Scott Maccaferri retires after 21 years in the Coast Guard

Memensha Station Officer in Charge Jason Olsen speaks flanked by the Maccaferri family, Clockwise from left: Maddie, Scott, Jacob, Joey, and Talia. Sector Southeastern New England Captain Verne Gifford is at right. — Photo by Lisa Vanderhoop

Coast Guard Machinery Technician First Class Scott Maccaferri went ashore for the last time last Friday as a Coast Guardsman. Friday marked not only the beginning of Veterans Day weekend for Mr. Maccaferri but also the beginning his life as a veteran, after 21 years of distinguished service.

On a warm, sunny day about 40 friends and family assembled as guests of the Coast Guard Station Menemsha at the Chilmark Community Center at noon. Almost 30 enlisted personnel and officers in their full dress uniforms participated in the ceremony to honor Mr. Maccaferri’s service. It was a moving tribute.

Memensha Station Officer in Charge Jason Olsen presided. He said that the ceremony marked the end of a remarkable career filled with exceptional accomplishments

“Semper Paratus” (Always Ready) is the Coast Guard motto and the title of the Coast Guard song. A recording of the tune by the United States Coast Guard Band opened the ceremony as Mr. Maccaferri and the Sector Southeastern New England Captain Verne Gifford took their places at the front of the room.

A four-person color guard presented the colors, the United States flag and the flag of the Coast Guard. The Star Spangled Banner played as the coasties, as Coast Guard members are nicknamed, saluted at attention. The guests, also standing, pressed their hands to their hearts.

Captain Gifford described Mr. Maccaferri’s career, which most recently has been devoted to keeping things running at Station Menemsha, including the machinery that provides security for Island fishermen and boaters.

The commander recalled that Mr. Maccaferri has served in Alaska, in Florida for eight years, and in Boston before being assigned to the Vineyard, and that he has been instrumental in training many newcomers to the service. Captain Gifford thanked Mr. Maccaferri’s wife, Madeleine, for the support that she and their children had given her husband.

Four weeks after taking over command of the region, Captain Gifford had his first encounter with Mr.
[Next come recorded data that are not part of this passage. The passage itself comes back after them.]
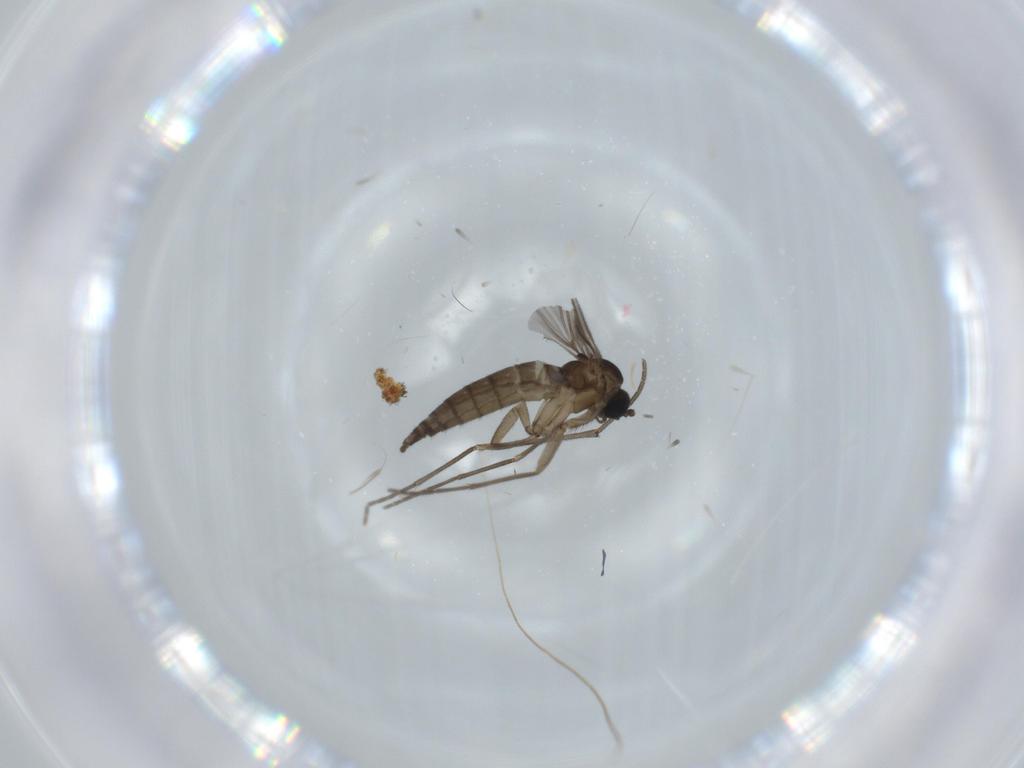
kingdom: Animalia
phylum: Arthropoda
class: Insecta
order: Diptera
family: Sciaridae
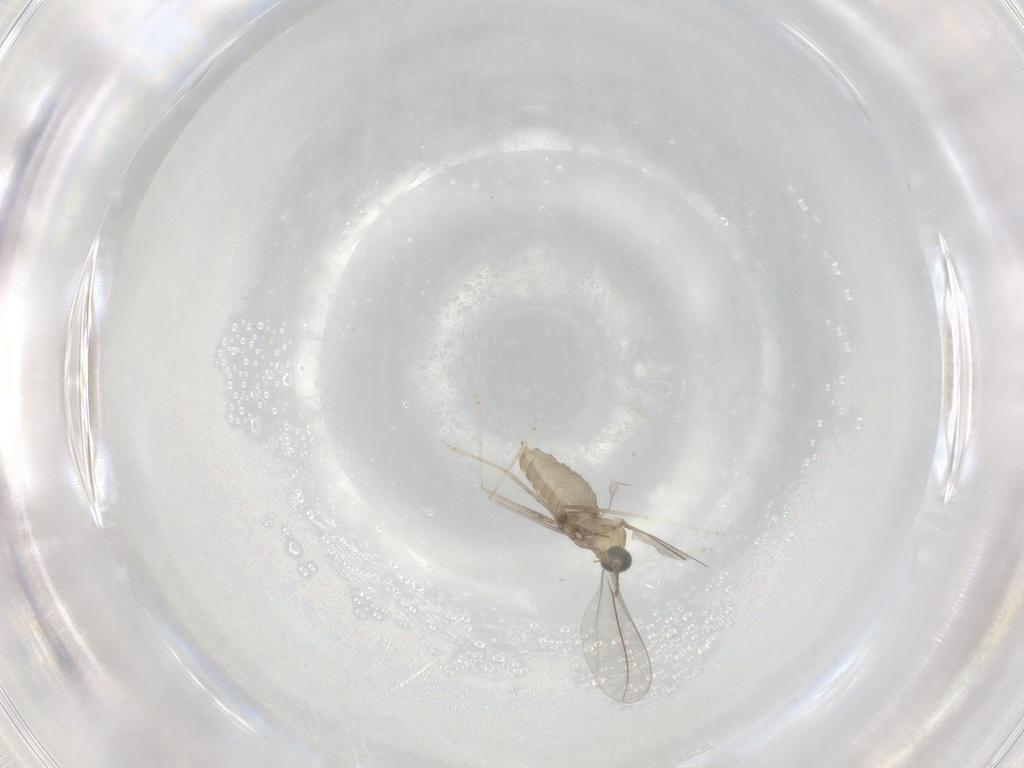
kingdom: Animalia
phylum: Arthropoda
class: Insecta
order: Diptera
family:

Maccaferri when the Menemsha boathouse was destroyed by fire in July 2010. A 47-foot Coast Guard boat was at the end of the pier, in front of the boathouse. Mr. Maccaferri, as the senior member at the scene, led the three members of the station who moved the boat and then helped others move boats away from the fire. He said that Mr. Maccaferri “did the right thing when quick action was required.”

“This is a dream ending to a great career,” Captain Gifford said. “We always hope that careers like Scott’s will end, landing at the right place at the right time, exactly where you want to be, finding a job that fits you to a T.” Mr. Maccaferri will continue his work with boats as a civilian fishing boat inspector under the auspices of the Coast Guard.

Mr. Maccaferri, a man of few words at least on this occasion, thanked his shipmates and family without whom, he said, he never would have made it as far as he did.

Awards and citations from the President of the United States, the Governor of Massachusetts and others listed the accomplishments of his career. The family received certificates of thanks and appreciation. In thanks, Mr. Maccaferri gave medals he had won to his children.

A poem presented at Navy and Coast Guard retirements, “The Watch,” marked this occasion. It follows, in part:

“Shipmate, the watch stands relieved

Relieved by those you have trained, guided, and lead

Shipmate, you stand relieved. We have the watch.”

“Boatswain standby to pipe the side…Shipmate’s going ashore.”

Mr. Maccaferri then got permission to go ashore.

Mr. Maccaferri will be with the Coast Guard until the end of January. He will continue to live in Vineyard Haven with his wife and three children — two boys and a girl, aged 10, 6, and 4.